In some ways, mindfulness has become a hip word. You’ll find it bandied around in all kinds of articles, comments and blog posts. Search on Pinterest for mindful or mindfulness and you’ll find lots of pins and boards on the topic. Ultimately it’s something that any and all of us can apply to ourselves. For me, it means that I want to concentrate more on being in the moment, of enjoying lives little pleasures – and face the challenges as they happen. It’s so easy to waste a lot of time on anticipating and worrying what lies ahead that it’s easy to miss what’s going around you.

It’s funny, if I know ahead of time that a stressful decision or event is coming up I can worry and fret and completely psych myself out. I think through all the possibilities and it’s just so easy to focus on all the negative consequences, which can then almost paralyze the decision-making process. I tend to do better when decisions have to be made on a short notice – I’m more focused on what needs to be done right now, and I just do it. No chance to overthink things.

half-empty half-full glass
A good reminder for occasional pessimists like myself… (via iflscience.com)

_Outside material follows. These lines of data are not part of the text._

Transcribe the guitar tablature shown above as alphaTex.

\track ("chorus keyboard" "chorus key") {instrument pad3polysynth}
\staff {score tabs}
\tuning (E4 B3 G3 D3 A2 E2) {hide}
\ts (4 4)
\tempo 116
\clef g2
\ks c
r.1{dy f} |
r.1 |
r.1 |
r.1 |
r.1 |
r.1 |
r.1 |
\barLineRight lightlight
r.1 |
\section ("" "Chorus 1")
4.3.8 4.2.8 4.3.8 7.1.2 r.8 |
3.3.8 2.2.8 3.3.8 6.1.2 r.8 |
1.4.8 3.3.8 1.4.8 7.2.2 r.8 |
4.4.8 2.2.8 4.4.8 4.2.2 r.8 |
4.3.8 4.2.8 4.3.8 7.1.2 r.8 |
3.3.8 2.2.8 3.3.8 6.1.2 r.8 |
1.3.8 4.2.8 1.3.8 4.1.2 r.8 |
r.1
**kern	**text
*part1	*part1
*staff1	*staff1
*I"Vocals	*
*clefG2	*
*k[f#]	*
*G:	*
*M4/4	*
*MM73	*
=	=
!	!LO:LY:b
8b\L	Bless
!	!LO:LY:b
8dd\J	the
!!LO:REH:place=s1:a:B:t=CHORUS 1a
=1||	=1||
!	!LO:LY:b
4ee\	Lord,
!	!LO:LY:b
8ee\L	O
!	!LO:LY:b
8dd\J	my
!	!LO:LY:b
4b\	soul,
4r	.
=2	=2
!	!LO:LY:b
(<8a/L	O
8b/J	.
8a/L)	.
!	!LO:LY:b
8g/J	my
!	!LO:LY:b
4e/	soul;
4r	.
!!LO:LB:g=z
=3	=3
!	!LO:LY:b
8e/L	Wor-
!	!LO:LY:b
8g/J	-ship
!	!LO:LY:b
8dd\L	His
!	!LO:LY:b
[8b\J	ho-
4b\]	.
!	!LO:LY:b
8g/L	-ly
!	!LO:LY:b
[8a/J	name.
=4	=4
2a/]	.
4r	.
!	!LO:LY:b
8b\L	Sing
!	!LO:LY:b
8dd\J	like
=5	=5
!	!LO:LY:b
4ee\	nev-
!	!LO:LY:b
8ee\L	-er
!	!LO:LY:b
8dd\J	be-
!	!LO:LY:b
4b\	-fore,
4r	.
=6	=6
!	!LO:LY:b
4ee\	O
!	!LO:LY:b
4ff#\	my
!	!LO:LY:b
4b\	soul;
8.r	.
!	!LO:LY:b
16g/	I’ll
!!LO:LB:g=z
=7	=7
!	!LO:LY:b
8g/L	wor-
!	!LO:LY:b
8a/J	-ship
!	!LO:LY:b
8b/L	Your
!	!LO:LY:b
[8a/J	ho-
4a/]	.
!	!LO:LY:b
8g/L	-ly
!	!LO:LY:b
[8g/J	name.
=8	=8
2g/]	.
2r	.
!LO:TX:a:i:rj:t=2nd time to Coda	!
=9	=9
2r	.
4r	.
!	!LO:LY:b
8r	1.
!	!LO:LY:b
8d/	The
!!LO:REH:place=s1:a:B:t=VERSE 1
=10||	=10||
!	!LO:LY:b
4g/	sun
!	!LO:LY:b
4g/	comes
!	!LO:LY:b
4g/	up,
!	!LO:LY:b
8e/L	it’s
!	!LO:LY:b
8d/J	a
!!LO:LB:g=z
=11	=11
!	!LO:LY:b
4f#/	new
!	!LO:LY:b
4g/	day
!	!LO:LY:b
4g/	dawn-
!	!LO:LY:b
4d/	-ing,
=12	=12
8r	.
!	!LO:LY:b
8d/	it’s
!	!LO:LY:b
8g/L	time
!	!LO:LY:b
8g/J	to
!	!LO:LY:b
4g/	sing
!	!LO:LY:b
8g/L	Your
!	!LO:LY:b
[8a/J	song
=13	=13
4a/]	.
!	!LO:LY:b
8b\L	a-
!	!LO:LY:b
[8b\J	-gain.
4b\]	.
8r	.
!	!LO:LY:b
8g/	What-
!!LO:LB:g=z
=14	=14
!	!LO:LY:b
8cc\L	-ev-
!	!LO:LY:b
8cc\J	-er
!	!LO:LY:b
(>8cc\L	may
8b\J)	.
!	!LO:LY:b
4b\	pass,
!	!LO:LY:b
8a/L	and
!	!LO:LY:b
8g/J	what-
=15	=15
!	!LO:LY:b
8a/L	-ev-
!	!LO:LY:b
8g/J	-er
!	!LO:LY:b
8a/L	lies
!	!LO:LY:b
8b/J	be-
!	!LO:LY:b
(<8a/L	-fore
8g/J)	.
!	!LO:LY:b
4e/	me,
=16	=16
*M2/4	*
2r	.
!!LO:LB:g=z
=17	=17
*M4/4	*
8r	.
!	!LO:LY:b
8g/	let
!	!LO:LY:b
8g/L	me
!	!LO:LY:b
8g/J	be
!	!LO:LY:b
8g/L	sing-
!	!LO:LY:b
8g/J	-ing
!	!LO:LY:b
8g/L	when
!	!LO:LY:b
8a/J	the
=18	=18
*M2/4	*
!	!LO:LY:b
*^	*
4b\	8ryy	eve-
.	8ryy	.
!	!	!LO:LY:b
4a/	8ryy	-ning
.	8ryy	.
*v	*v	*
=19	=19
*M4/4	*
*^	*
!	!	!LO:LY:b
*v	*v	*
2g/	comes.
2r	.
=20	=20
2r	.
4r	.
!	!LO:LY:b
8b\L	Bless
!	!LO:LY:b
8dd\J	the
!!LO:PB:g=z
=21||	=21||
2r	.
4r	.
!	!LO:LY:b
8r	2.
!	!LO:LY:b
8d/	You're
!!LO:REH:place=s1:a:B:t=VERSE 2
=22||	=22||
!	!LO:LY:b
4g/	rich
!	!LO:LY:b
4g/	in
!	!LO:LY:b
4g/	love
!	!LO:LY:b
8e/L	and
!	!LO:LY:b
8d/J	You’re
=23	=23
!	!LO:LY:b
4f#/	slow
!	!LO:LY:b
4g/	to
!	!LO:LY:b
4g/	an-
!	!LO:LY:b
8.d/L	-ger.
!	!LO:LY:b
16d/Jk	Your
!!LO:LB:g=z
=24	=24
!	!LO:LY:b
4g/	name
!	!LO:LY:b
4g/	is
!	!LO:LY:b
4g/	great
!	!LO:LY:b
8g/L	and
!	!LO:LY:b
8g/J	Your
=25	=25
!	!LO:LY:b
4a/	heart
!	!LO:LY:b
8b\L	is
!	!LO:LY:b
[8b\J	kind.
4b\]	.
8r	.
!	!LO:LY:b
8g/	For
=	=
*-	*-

So, what am I planning to do? Well, the yoga teacher training is going to be huge benefit. It’ll really help me to be in the moment and listen to my body. I’ll end up being more aware of what I can and can’t do and how to push my boundaries without overextending myself. I’ve also started up singing which is another thing I love. In that moment, you’re concentrating on what you’re doing and all those cares and worries fall away. You’re in harmony with all those around you. There are all kinds of studies on how singing is good for you and how singers’ heartbeats align. I’ll try to dig up that article and write a blog post on it.

And apart from that, I want to make sure to really spend some quality time with friends and family that are near and dear to me. It’s been a rough year (more on that another time), and it’s really driven home how important it is to appreciate the people you love and to tell them that you care. You never know how life turns out, and you don’t want life to be full of regrets and what-ifs. It’s so common nowadays to meet up with friends and then everyone is checking their phones or taking time away. Family evenings where everyone is glued to their computer and/or the TV – well, let’s just say that this is not real quality time.

So I’ll end my comments on lifestyle and digital distractions with this simple summary: I want to be good to myself and others. I think that’s a really good goal, and it’s something that I can always – always – work on. It’s not one that I can just accomplish. By its very nature it’s aspirational and will remain aspirational and so I don’t have to be frustrated with myself that I didn’t make it. Let’s see how it goes.